Training should include best practices such as identifying suspicious emails or links, using strong passwords, and understanding the importance of network security protocols.

Regular updates and refresher courses ensure employees stay informed about new threats and the latest security measures. Encouraging a culture of security awareness can significantly reduce the risk of successful cyber attacks on the organisation's WiFi network.

Staying Ahead of the Threat Curve

As WiFi security threats continue to evolve, staying informed and adaptable is crucial. This means regularly updating knowledge on the latest cybersecurity technologies and practices. It's important for businesses to keep their security systems up-to-date and to be aware of emerging threats.
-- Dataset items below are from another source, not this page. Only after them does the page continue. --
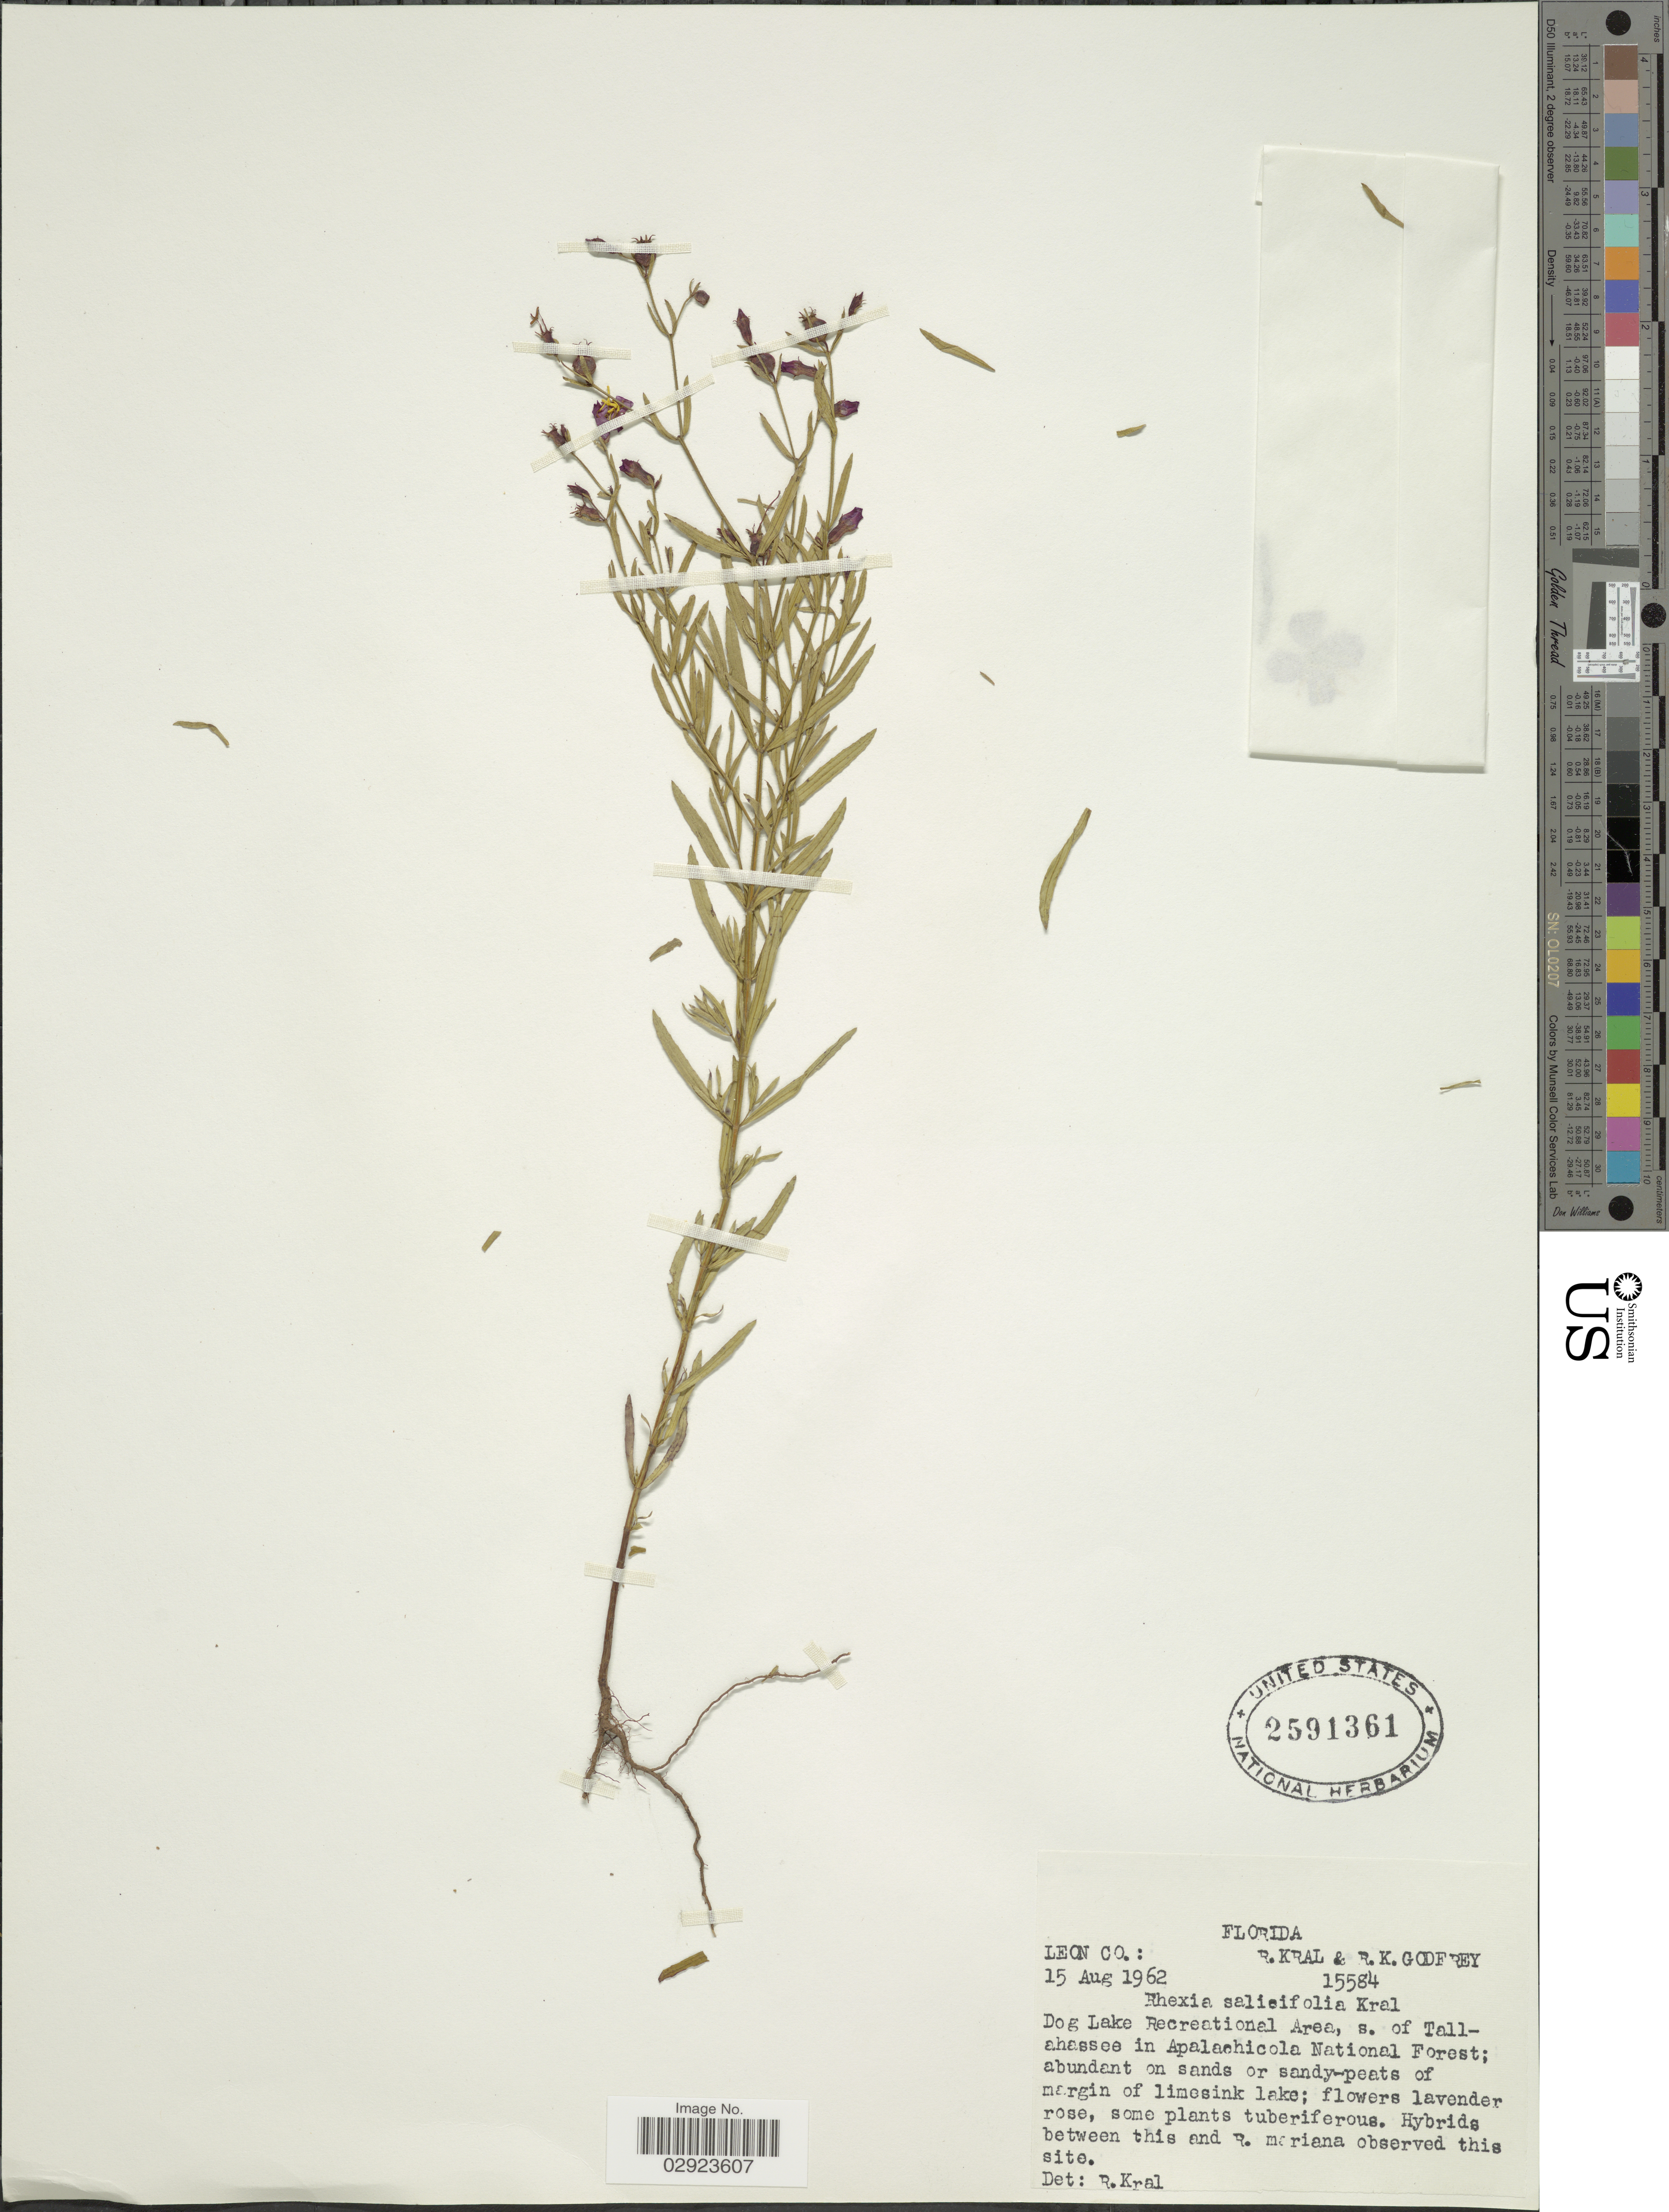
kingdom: Plantae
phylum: Tracheophyta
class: Magnoliopsida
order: Myrtales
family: Melastomataceae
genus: Rhexia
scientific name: Rhexia salicifolia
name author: Kral & Bostick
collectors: R. Kral & R. K. Godfrey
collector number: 15584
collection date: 1962-08-15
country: United States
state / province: Florida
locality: Leon Co. Dog Lake Recreational Area, s. of Tallahassee in Apalachicola National Forest.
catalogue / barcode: US 2591361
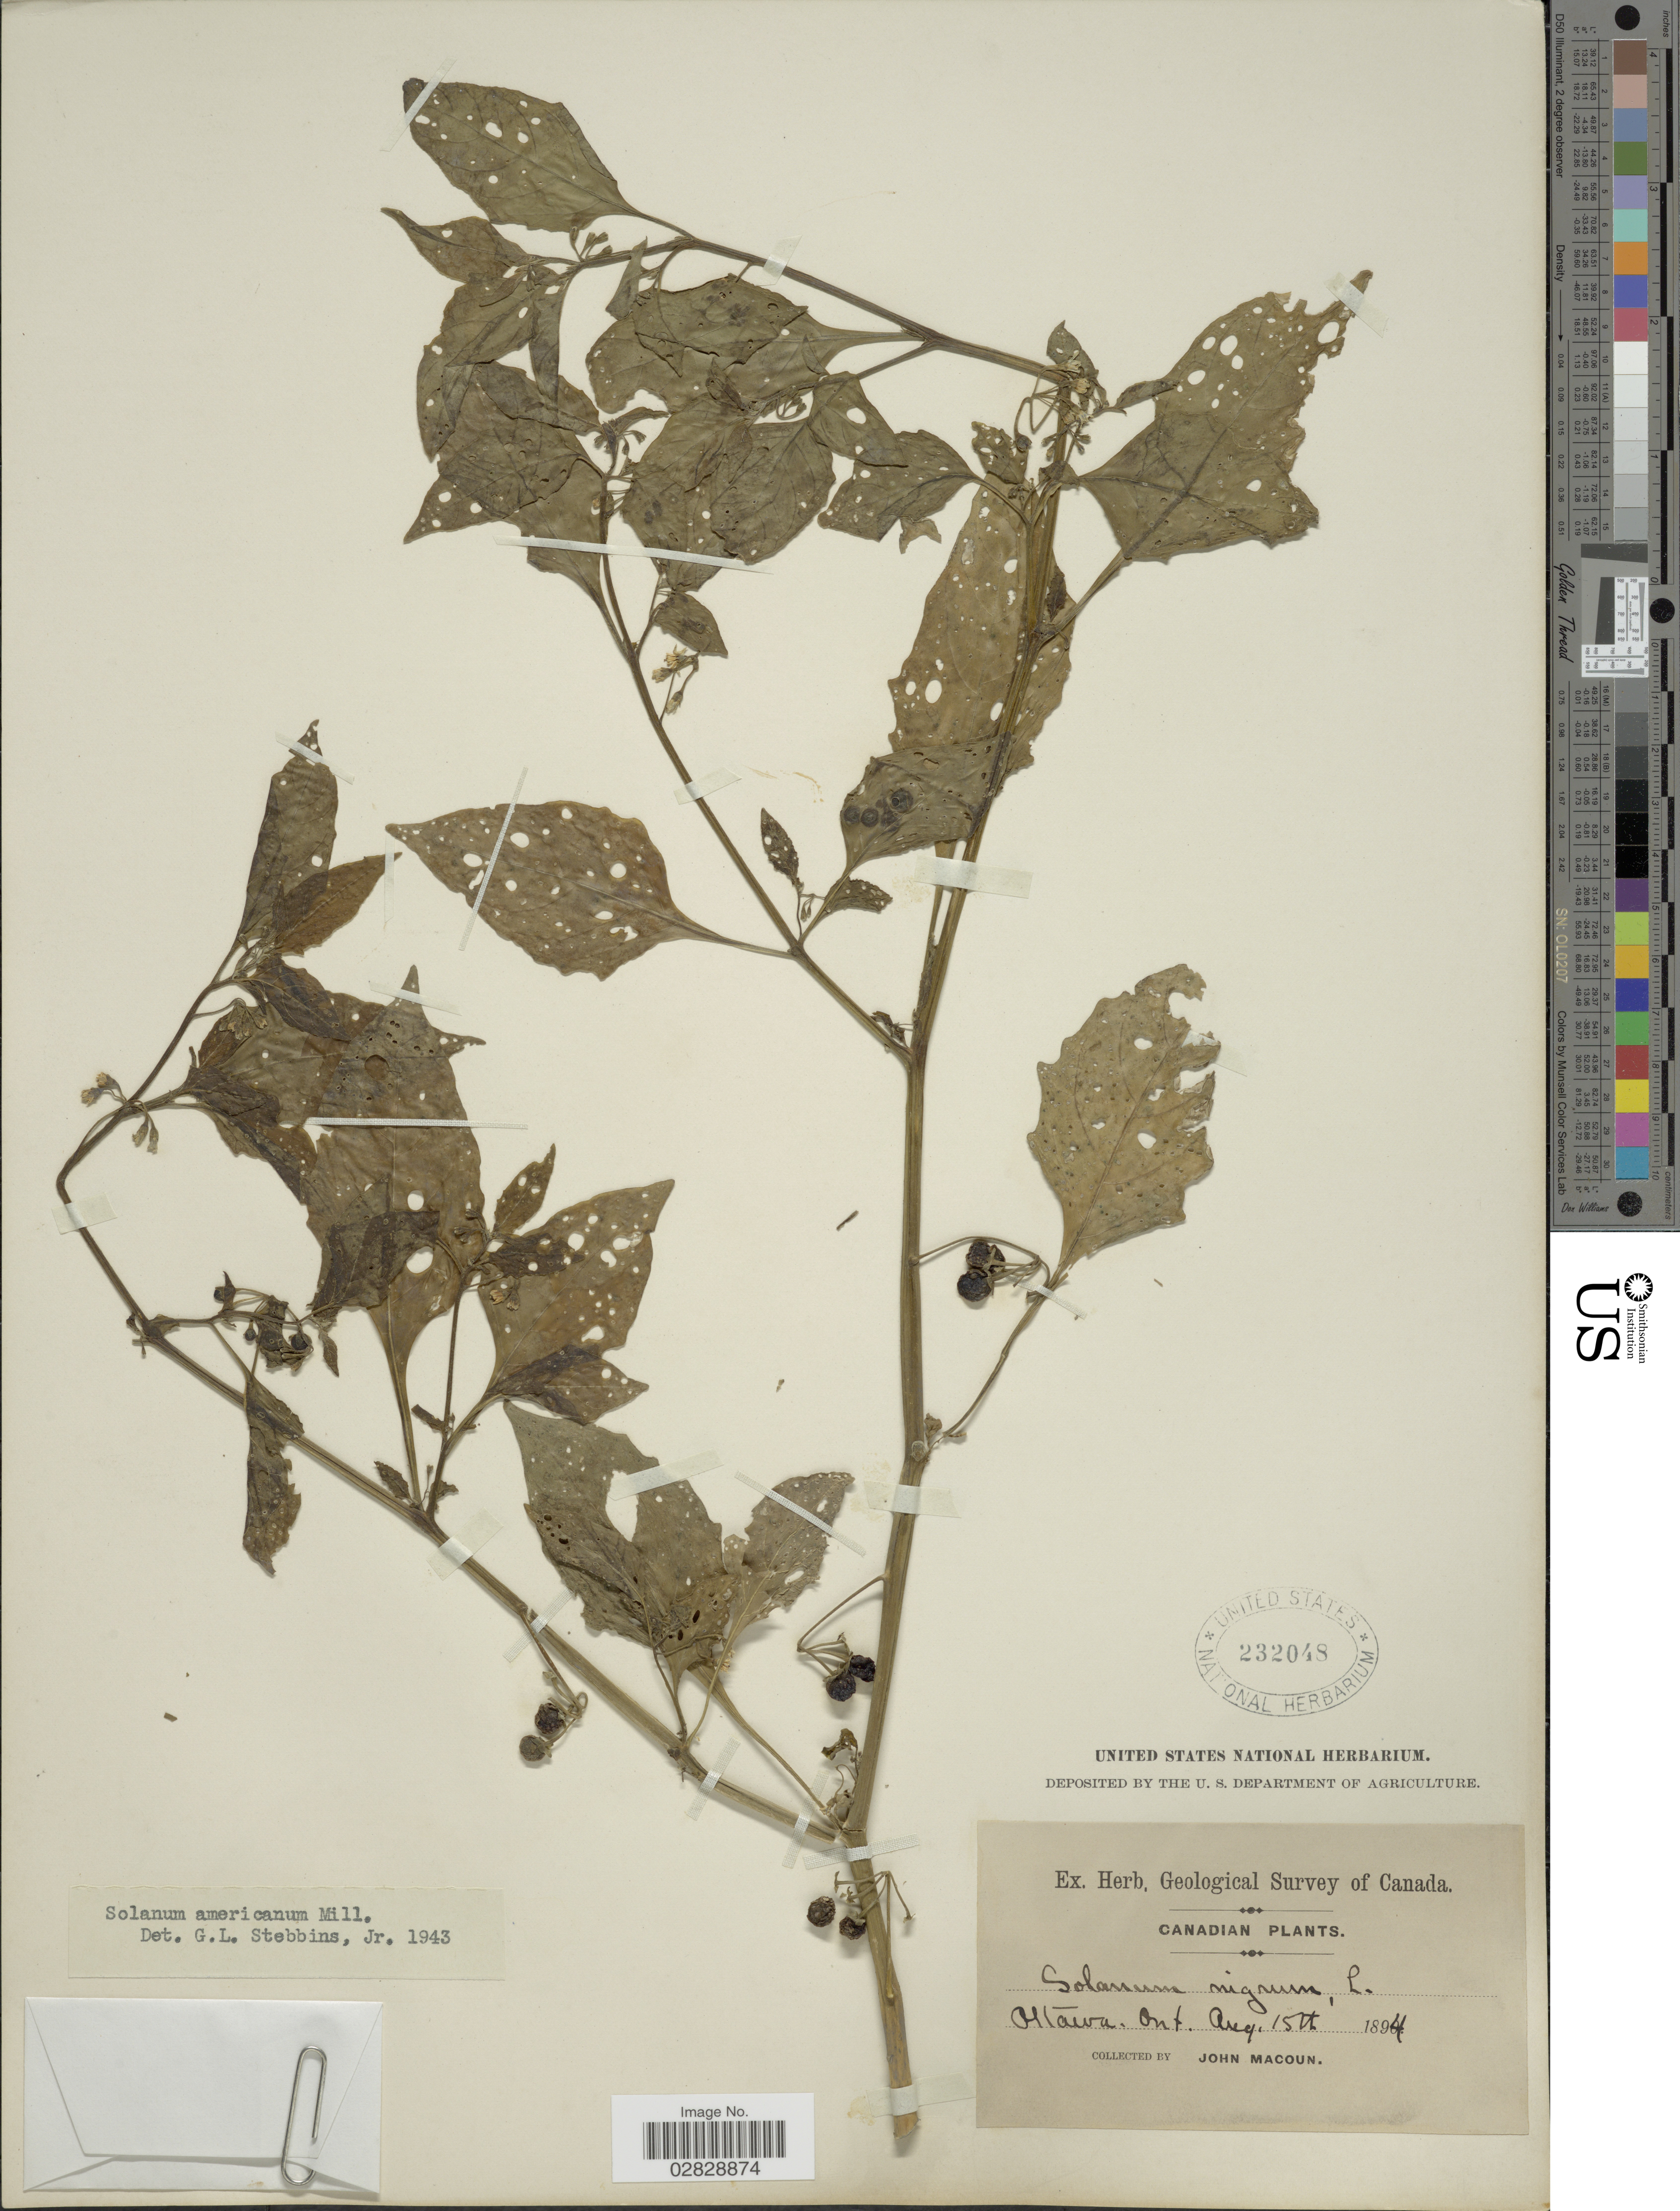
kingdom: Plantae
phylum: Tracheophyta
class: Magnoliopsida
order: Solanales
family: Solanaceae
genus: Solanum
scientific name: Solanum emulans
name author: Raf.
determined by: Knapp, S. D.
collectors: J. Macoun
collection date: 1894-08-15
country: Canada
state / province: Ontario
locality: Ottawa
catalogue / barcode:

You could also consider carrying out WiFi network penetration testing or even in-house ethical hacking to stay ahead of gaps in your security layer.

By staying informed about the latest developments in WiFi security and adopting new, more effective security measures, businesses can better protect themselves against these ever-changing threats and maintain a robust, secure network environment.

Protecting Your Business From WiFi Security Threats - The Key Takeaways

  • WiFi security threats are rising; awareness and preventive measures are crucial.
  • Basic WiFi security includes strong authentication, encryption, and regular monitoring.
  • WPA3 encryption offers advanced protection against cyber threats.
  • Common threats include piggybacking, DoS attacks, passive capturing, rogue access points, evil twin attacks, password attacks, MITM attacks, and configuration issues.
  • Preventative measures include strong passwords, regular updates, secure setups, and network monitoring.
  • Advanced protective measures include intrusion detection systems, security audits, and creating security policies.
  • Employee training is vital for network security awareness and threat prevention.
  • Staying updated with evolving cyber threats and security technologies is essential for network security.